- **Exercise goal**: Extract, verbatim, all lines starting at the one containing "grey microwave [365,239,508,320] -> none" and ending with the final line of the listing, and no others.

- **Dataset**:
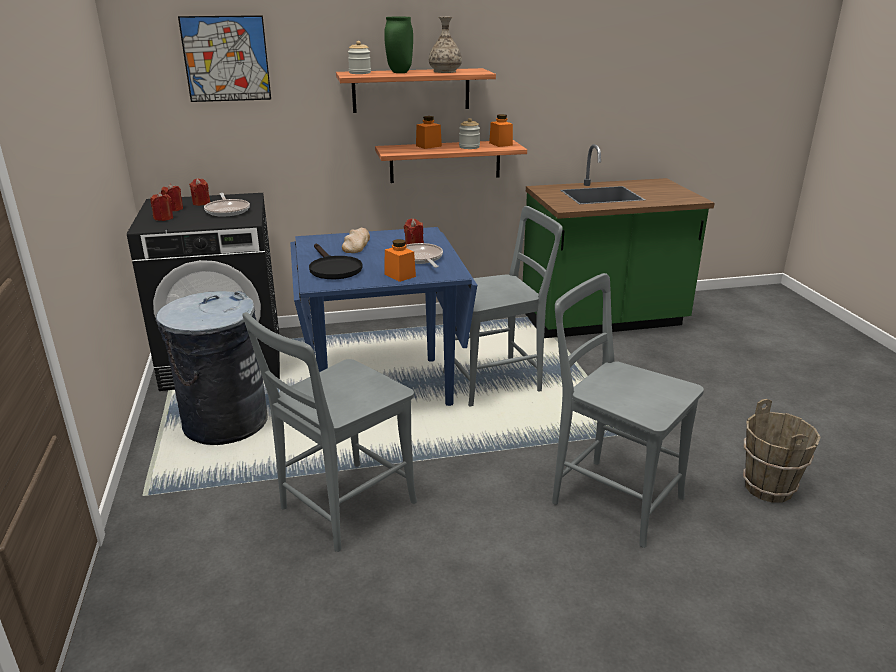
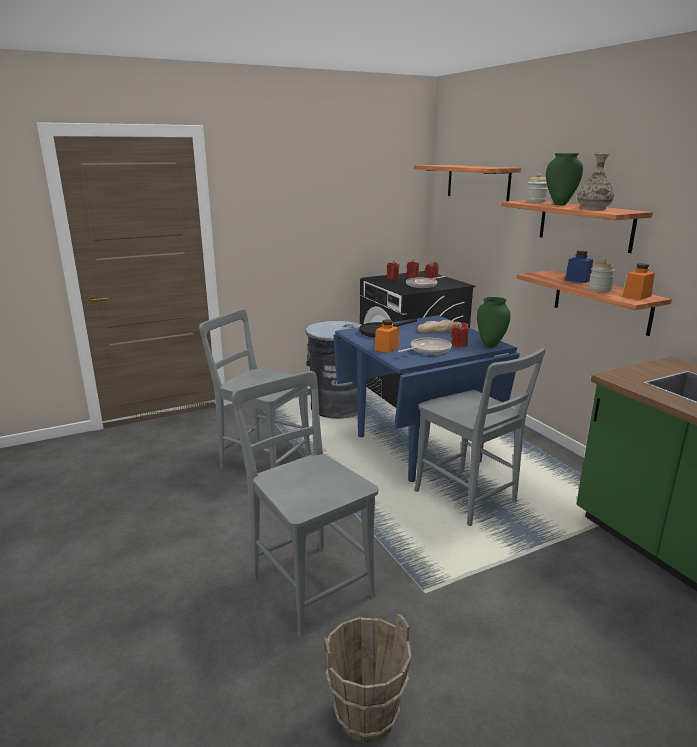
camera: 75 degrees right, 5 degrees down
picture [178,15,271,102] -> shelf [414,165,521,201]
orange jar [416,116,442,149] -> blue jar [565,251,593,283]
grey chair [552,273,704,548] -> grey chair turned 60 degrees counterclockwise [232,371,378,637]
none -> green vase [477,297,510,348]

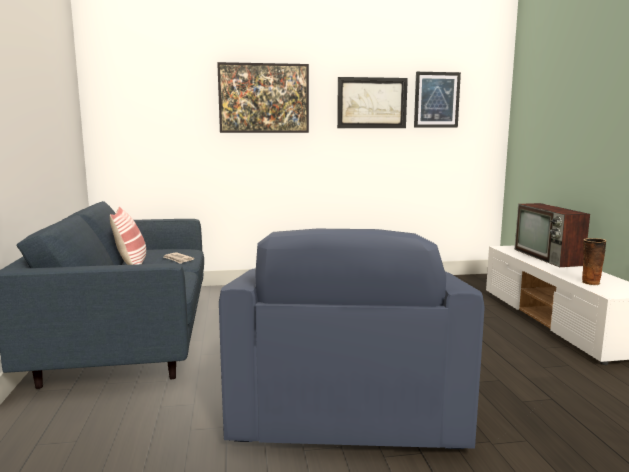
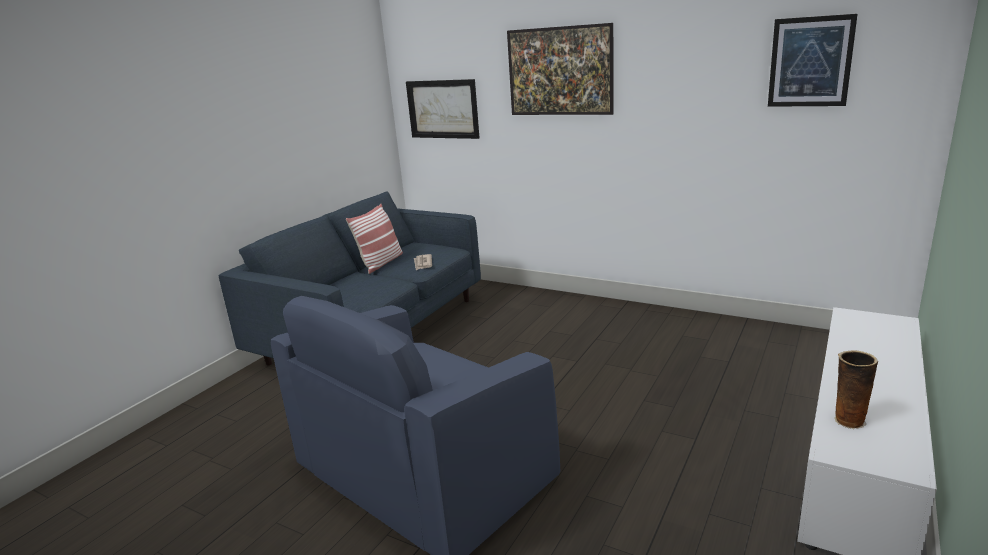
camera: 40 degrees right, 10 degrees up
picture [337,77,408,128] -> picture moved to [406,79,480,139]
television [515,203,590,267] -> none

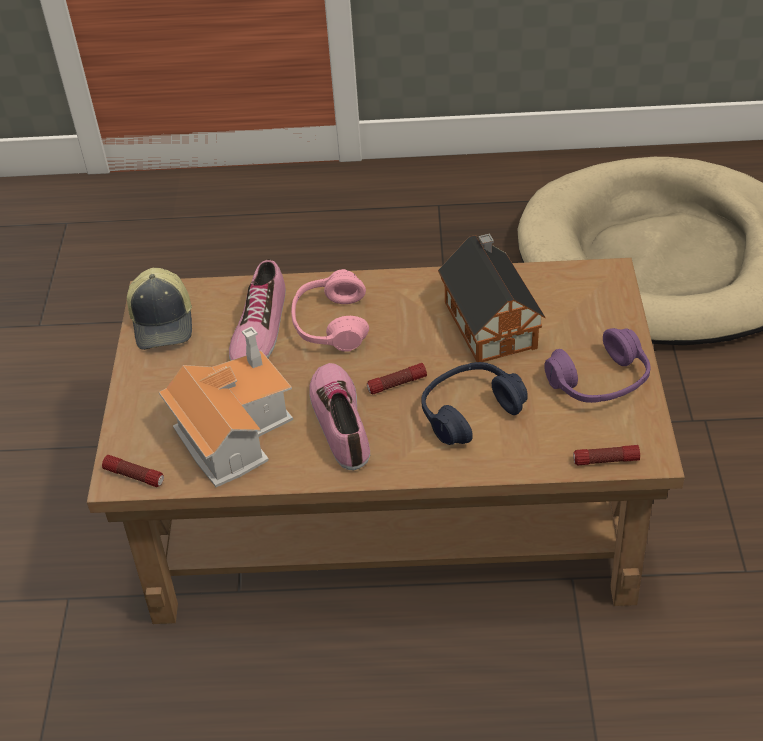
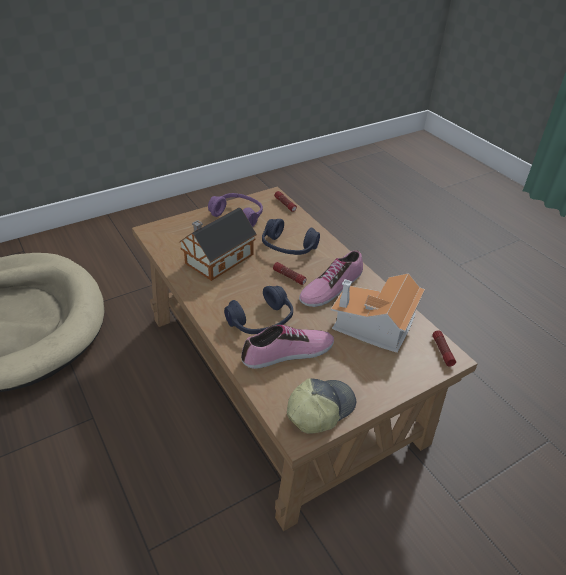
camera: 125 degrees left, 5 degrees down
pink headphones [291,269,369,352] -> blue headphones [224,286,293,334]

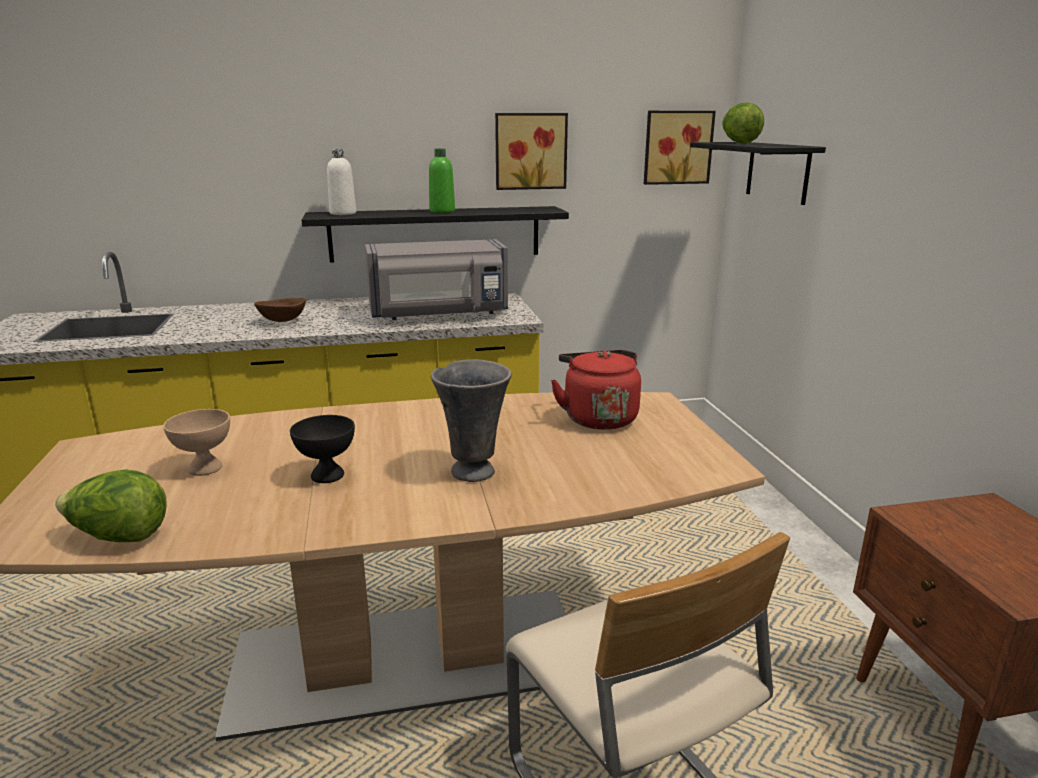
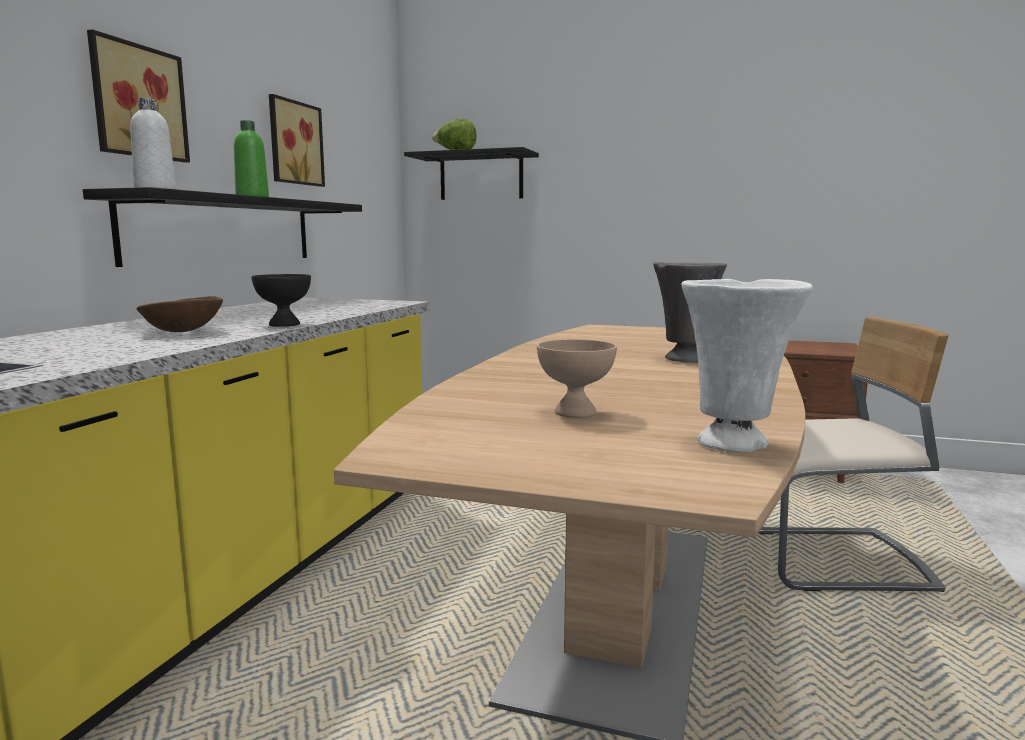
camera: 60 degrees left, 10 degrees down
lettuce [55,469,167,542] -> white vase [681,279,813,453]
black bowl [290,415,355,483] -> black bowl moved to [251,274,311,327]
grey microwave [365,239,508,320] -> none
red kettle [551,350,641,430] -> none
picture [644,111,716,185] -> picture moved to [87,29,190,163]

- **Exercise response**:
grey microwave [365,239,508,320] -> none
red kettle [551,350,641,430] -> none
picture [644,111,716,185] -> picture moved to [87,29,190,163]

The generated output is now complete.